Open oyvindln opened 2 years ago
--used_saved_levels
helps notably. Needs some work still for samples with recording cuts (e.g causes issues on crafters after recording cut).
--no_resample
makes <40 sample rate stuff notably faster. Seems to cause at least a minor differences on hsync location on crafters sample so needs checking too.
Concatenate in LDDecodeCache::read takes a notable amount of time so need to see if that function can be improved in some way.

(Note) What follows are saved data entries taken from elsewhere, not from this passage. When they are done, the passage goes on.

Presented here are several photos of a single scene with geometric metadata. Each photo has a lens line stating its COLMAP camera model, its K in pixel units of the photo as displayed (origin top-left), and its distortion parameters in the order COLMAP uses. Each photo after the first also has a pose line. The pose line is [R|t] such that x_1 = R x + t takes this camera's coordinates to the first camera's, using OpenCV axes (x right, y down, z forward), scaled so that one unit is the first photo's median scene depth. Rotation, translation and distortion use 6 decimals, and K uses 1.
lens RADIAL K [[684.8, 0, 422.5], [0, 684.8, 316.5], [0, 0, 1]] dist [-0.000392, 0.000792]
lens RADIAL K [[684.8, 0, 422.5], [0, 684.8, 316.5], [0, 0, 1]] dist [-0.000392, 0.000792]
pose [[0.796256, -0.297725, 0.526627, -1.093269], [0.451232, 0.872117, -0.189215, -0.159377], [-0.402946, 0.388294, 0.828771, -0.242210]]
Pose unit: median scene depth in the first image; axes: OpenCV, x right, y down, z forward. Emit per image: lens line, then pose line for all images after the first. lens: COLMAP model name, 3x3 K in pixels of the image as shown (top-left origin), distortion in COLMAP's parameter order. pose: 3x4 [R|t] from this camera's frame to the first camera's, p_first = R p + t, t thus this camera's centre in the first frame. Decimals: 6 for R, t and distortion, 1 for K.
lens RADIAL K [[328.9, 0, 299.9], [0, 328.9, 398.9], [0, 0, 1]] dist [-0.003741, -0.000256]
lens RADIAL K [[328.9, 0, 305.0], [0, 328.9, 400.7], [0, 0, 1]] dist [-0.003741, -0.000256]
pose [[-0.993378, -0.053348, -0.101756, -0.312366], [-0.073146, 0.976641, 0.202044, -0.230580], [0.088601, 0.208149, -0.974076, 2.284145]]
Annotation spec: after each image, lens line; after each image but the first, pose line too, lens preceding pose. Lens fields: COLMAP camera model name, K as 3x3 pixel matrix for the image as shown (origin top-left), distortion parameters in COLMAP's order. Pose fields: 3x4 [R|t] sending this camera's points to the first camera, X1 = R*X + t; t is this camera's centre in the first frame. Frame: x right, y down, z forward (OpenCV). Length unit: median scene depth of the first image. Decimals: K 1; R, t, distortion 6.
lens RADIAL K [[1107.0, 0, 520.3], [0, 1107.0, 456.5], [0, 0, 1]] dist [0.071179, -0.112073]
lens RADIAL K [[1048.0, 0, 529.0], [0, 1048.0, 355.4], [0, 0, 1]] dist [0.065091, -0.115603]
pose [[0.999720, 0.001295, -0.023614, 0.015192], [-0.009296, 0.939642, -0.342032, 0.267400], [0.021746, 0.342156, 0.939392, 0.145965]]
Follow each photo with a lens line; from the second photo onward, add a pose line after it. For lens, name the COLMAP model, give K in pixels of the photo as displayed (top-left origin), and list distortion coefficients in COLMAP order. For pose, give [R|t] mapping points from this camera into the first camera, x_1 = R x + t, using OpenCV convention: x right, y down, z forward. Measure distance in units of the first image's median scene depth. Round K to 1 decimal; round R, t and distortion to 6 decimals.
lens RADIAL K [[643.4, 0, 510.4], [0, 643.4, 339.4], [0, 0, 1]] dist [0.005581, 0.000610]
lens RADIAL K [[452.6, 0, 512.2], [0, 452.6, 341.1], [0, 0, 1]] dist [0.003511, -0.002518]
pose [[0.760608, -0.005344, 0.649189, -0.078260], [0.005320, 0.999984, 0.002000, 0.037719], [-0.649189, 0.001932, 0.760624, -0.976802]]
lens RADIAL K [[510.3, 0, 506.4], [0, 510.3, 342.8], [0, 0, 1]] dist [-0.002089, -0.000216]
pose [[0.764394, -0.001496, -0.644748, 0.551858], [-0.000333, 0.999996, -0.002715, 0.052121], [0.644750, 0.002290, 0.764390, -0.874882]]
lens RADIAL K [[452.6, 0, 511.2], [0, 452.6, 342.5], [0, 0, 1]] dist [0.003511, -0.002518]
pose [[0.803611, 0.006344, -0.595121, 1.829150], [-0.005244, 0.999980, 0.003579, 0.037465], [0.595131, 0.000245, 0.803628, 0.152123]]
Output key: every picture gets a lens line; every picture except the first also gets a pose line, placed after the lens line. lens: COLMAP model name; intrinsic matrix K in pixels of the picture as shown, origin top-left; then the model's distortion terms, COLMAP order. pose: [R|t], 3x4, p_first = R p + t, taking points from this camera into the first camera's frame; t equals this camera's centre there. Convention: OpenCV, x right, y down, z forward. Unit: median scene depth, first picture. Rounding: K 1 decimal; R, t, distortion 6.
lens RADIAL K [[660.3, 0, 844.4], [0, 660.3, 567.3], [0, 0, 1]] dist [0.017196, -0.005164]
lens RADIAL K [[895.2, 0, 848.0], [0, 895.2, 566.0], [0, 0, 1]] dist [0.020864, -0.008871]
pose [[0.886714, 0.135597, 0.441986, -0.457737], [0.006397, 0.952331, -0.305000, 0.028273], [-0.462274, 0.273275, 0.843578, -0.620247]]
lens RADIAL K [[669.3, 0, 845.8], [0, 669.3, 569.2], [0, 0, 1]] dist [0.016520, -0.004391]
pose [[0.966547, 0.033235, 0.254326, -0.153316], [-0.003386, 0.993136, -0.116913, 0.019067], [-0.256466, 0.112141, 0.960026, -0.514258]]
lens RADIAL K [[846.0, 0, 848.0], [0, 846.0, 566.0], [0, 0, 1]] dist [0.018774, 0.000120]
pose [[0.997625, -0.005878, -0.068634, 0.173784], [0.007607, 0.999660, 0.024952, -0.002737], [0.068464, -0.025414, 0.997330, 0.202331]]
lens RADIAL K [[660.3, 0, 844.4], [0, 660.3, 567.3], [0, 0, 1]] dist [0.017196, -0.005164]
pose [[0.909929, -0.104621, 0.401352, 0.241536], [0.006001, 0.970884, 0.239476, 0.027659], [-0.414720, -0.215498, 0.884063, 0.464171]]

Some things noted in upstream issue https://github.com/happycube/ld-decode/issues/802 (vhs-decode is already using rfft so not all of it applies, needs some fixes on cvbs-decode still)
For the tbc/single thread parts, the level detection code in particular seems to take up a lot of processing time, especially the
filtfilt
andargrelextrema
calls. Maybe it could be possible to combine some of the filters and to e.g only look near the expected vsync area if the previous field was good? Are there some ways we could do the filtering that is currently done both backwards and forwards and combining each half of the outputs in one with the filter padding options or similar?The sharpness EQ and chroma trap functions also slow down things a bit when enabled, haven't looked much into those as of now.
in demodblock there are some filters like the chroma ones that I don't know if would be more efficient to do in frequency domain since we already have a fft in some cases or not, provided it won't cause phase issues and we can make them work the same way as with using filtfilt (or alternatively look into FIR filters as they shouldn't be any slower when in the freq domain). Also need to see if we can use single precision for the chroma signal without causing issues and if that has any speed benefit.
Otherwise, there are probably areas that could benefit a bit from cython optimization to varying degrees.